**Supplied data**
= = = = = = =

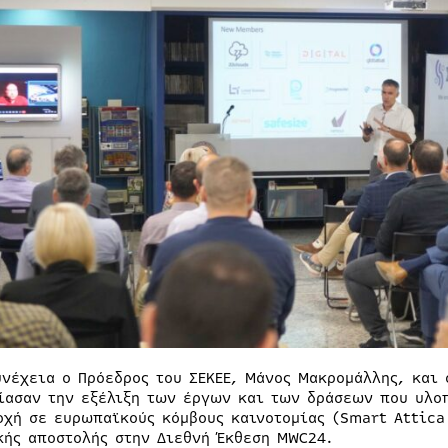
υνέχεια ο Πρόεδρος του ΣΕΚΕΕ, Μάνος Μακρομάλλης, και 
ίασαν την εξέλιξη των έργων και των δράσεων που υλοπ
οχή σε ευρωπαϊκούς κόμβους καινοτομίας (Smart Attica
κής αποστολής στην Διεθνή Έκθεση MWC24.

= = = = = = =

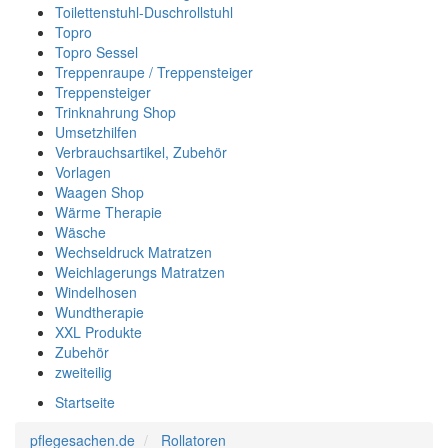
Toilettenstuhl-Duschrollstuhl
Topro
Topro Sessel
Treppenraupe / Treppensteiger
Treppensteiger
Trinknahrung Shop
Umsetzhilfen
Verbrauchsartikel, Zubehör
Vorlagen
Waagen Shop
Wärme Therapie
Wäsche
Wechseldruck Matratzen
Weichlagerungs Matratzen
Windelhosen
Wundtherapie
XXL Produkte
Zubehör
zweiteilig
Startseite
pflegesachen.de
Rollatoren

= = = = = = =

**Work to be completed**
For the word "Matratzen", return every line of the records that holds it.

**Result**
Wechseldruck Matratzen
Weichlagerungs Matratzen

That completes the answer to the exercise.